■ Texte fourni
Indépendance du Commissaire Aux Comptes : Quelles garanties ?
Nous ne pouvons commencer cet article sans rappeler le fameux scandale qui a éclaboussé le géant américain de l’énergie ENRON au début des années 2000. Cette affaire n’aurait jamais pu prendre de telles proportions sans le concours du cabinet d’audit Arthur Andersen.
Ce cabinet, liquidé en 2002 suite à l’ affaire ENRON, faisait partie du club très fermé des plus grands groupes d’audit financier au niveau mondial, appelé alors les « Big Five », a complètement failli à son rôle de certificateur et lanceur d’alerte pour se trouver au cœur d’un système de fraude et de truquage des comptes à très grande échelle.
Ce lourd précédent, suivi par un autre plus retentissant : Lehmann Brothers en 2008 (à l’origine de la terrible crise financière de la même année, et dont les conséquences sont encore ressenties aujourd’hui), a eu l’effet d’un tremblement de terre dans les milieux financiers et a sérieusement remis en question le rôle certificateur du commissaire aux comptes, ce qu’on appelle l’audit légal.

■ Liste des items
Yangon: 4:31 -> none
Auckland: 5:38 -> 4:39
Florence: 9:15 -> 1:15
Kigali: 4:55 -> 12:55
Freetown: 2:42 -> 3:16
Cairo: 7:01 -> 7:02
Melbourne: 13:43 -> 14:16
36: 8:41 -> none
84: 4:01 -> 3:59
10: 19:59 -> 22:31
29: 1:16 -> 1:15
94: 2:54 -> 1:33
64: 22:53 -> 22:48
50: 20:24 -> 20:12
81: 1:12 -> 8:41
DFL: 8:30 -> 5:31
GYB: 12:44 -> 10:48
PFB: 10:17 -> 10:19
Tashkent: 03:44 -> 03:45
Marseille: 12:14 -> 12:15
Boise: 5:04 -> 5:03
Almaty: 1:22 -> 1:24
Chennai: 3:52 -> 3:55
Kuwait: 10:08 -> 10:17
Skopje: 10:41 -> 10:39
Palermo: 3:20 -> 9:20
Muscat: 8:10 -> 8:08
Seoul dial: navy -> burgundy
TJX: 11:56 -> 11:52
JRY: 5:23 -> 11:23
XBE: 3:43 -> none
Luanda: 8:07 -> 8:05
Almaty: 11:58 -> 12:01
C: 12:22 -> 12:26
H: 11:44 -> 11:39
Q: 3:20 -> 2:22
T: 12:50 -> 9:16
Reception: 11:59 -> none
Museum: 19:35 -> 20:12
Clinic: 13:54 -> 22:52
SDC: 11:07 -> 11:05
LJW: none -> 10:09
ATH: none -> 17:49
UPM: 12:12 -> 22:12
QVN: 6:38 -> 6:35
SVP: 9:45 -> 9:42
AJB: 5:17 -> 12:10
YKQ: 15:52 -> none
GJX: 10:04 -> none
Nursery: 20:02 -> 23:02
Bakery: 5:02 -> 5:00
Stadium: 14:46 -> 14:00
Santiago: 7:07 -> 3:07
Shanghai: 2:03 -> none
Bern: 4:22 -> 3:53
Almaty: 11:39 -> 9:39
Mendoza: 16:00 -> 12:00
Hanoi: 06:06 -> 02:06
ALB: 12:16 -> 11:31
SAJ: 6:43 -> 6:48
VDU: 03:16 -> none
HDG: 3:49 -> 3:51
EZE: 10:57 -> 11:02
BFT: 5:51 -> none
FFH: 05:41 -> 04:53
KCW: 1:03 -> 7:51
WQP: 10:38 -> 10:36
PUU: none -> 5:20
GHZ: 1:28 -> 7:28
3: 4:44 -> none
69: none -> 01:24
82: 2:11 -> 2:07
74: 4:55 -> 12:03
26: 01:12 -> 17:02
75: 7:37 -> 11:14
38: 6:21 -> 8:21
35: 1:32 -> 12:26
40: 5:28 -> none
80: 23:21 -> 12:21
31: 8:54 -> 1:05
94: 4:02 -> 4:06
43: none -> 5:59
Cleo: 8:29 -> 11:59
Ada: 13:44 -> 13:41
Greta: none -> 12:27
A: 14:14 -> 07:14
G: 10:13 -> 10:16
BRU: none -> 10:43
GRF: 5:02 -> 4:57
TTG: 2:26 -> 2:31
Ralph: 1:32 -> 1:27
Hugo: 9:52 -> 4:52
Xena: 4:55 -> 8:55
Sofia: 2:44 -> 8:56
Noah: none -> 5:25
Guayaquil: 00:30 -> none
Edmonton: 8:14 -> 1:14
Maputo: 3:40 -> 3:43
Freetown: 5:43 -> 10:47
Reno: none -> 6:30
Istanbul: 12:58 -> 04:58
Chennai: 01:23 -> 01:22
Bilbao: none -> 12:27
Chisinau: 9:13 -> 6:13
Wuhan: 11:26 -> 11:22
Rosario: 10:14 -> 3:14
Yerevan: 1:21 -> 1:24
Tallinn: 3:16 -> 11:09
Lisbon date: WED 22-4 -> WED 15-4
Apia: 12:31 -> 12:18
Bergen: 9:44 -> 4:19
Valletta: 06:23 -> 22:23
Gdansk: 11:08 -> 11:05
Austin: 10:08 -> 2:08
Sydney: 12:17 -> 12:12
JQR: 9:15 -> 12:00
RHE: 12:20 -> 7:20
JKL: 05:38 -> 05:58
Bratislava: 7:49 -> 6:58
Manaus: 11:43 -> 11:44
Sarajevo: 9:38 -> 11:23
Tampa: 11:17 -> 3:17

■ Tâches à réaliser
[a] D'après le texte fourni, en quelle année le cabinet Arthur Andersen a-t-il été liquidé ?
[b] Transcrivez fidèlement le passage du texte fourni qui commence par « Indépendance du Commissaire » et se poursuit jusqu'à « d’audit Arthur Andersen. ».
[c] Condensez le paragraphe du texte fourni débutant par « Ce cabinet, liquidé en 2002 », sans en perdre les faits principaux.

■ Résultats des tâches
[a] En 2002.

[b]
Indépendance du Commissaire Aux Comptes : Quelles garanties ?
Nous ne pouvons commencer cet article sans rappeler le fameux scandale qui a éclaboussé le géant américain de l’énergie ENRON au début des années 2000. Cette affaire n’aurait jamais pu prendre de telles proportions sans le concours du cabinet d’audit Arthur Andersen.

[c] Membre des « Big Five », les plus grands groupes mondiaux d'audit financier, ce cabinet a été liquidé en 2002 à la suite de l'affaire ENRON. Il avait totalement failli à son rôle de certificateur et de lanceur d'alerte et s'était retrouvé au cœur d'un système de fraude et de truquage des comptes à très grande échelle.